Page-level text extractions
Segment Open

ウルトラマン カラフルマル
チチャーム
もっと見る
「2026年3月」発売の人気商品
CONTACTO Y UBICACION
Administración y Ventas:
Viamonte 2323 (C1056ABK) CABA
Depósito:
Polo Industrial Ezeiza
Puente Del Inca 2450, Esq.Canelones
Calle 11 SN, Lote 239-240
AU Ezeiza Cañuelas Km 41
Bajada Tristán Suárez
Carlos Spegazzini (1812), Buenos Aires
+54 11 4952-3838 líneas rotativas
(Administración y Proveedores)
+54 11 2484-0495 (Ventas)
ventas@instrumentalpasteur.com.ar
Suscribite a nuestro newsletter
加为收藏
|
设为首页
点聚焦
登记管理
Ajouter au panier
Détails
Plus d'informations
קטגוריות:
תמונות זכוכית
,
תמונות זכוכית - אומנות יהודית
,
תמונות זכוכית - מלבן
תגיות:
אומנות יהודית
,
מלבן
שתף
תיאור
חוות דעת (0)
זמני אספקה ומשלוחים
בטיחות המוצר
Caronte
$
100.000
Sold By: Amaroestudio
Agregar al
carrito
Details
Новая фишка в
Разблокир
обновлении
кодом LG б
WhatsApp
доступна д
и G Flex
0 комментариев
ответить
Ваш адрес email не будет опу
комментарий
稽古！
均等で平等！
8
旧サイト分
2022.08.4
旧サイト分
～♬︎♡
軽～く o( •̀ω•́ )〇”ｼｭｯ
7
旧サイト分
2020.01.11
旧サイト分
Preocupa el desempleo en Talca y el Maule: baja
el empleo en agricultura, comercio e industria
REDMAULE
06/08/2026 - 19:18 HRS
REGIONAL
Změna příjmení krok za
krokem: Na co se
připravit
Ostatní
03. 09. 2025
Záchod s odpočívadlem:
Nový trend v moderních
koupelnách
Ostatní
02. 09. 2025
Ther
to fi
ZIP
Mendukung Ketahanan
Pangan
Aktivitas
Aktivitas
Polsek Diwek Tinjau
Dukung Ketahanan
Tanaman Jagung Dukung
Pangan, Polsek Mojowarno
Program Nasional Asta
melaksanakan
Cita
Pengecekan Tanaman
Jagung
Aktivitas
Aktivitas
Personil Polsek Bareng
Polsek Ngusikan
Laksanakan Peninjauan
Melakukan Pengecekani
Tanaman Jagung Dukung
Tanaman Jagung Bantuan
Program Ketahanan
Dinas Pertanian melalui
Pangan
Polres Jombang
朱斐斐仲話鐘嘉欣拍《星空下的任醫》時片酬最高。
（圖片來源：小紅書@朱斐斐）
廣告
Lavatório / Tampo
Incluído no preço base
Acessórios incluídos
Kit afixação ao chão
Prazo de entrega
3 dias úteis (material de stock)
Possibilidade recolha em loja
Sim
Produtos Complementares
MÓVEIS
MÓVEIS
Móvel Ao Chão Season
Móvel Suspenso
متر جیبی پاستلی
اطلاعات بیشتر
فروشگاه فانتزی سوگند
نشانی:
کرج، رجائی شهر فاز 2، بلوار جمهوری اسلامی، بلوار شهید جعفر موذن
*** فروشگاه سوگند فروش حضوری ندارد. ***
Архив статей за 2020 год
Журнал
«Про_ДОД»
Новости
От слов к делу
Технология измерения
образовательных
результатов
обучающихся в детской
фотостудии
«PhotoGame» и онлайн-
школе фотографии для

Segment Closed

WHAT IS EXPECTED = All records above are to be returned exactly as given.

REPLY TO THE TASK =
ウルトラマン カラフルマル
チチャーム
もっと見る
「2026年3月」発売の人気商品
CONTACTO Y UBICACION
Administración y Ventas:
Viamonte 2323 (C1056ABK) CABA
Depósito:
Polo Industrial Ezeiza
Puente Del Inca 2450, Esq.Canelones
Calle 11 SN, Lote 239-240
AU Ezeiza Cañuelas Km 41
Bajada Tristán Suárez
Carlos Spegazzini (1812), Buenos Aires
+54 11 4952-3838 líneas rotativas
(Administración y Proveedores)
+54 11 2484-0495 (Ventas)
ventas@instrumentalpasteur.com.ar
Suscribite a nuestro newsletter
加为收藏
|
设为首页
点聚焦
登记管理
Ajouter au panier
Détails
Plus d'informations
קטגוריות:
תמונות זכוכית
,
תמונות זכוכית - אומנות יהודית
,
תמונות זכוכית - מלבן
תגיות:
אומנות יהודית
,
מלבן
שתף
תיאור
חוות דעת (0)
זמני אספקה ומשלוחים
בטיחות המוצר
Caronte
$
100.000
Sold By: Amaroestudio
Agregar al
carrito
Details
Новая фишка в
Разблокир
обновлении
кодом LG б
WhatsApp
доступна д
и G Flex
0 комментариев
ответить
Ваш адрес email не будет опу
комментарий
稽古！
均等で平等！
8
旧サイト分
2022.08.4
旧サイト分
～♬︎♡
軽～く o( •̀ω•́ )〇”ｼｭｯ
7
旧サイト分
2020.01.11
旧サイト分
Preocupa el desempleo en Talca y el Maule: baja
el empleo en agricultura, comercio e industria
REDMAULE
06/08/2026 - 19:18 HRS
REGIONAL
Změna příjmení krok za
krokem: Na co se
připravit
Ostatní
03. 09. 2025
Záchod s odpočívadlem:
Nový trend v moderních
koupelnách
Ostatní
02. 09. 2025
Ther
to fi
ZIP
Mendukung Ketahanan
Pangan
Aktivitas
Aktivitas
Polsek Diwek Tinjau
Dukung Ketahanan
Tanaman Jagung Dukung
Pangan, Polsek Mojowarno
Program Nasional Asta
melaksanakan
Cita
Pengecekan Tanaman
Jagung
Aktivitas
Aktivitas
Personil Polsek Bareng
Polsek Ngusikan
Laksanakan Peninjauan
Melakukan Pengecekani
Tanaman Jagung Dukung
Tanaman Jagung Bantuan
Program Ketahanan
Dinas Pertanian melalui
Pangan
Polres Jombang
朱斐斐仲話鐘嘉欣拍《星空下的任醫》時片酬最高。
（圖片來源：小紅書@朱斐斐）
廣告
Lavatório / Tampo
Incluído no preço base
Acessórios incluídos
Kit afixação ao chão
Prazo de entrega
3 dias úteis (material de stock)
Possibilidade recolha em loja
Sim
Produtos Complementares
MÓVEIS
MÓVEIS
Móvel Ao Chão Season
Móvel Suspenso
متر جیبی پاستلی
اطلاعات بیشتر
فروشگاه فانتزی سوگند
نشانی:
کرج، رجائی شهر فاز 2، بلوار جمهوری اسلامی، بلوار شهید جعفر موذن
*** فروشگاه سوگند فروش حضوری ندارد. ***
Архив статей за 2020 год
Журнал
«Про_ДОД»
Новости
От слов к делу
Технология измерения
образовательных
результатов
обучающихся в детской
фотостудии
«PhotoGame» и онлайн-
школе фотографии для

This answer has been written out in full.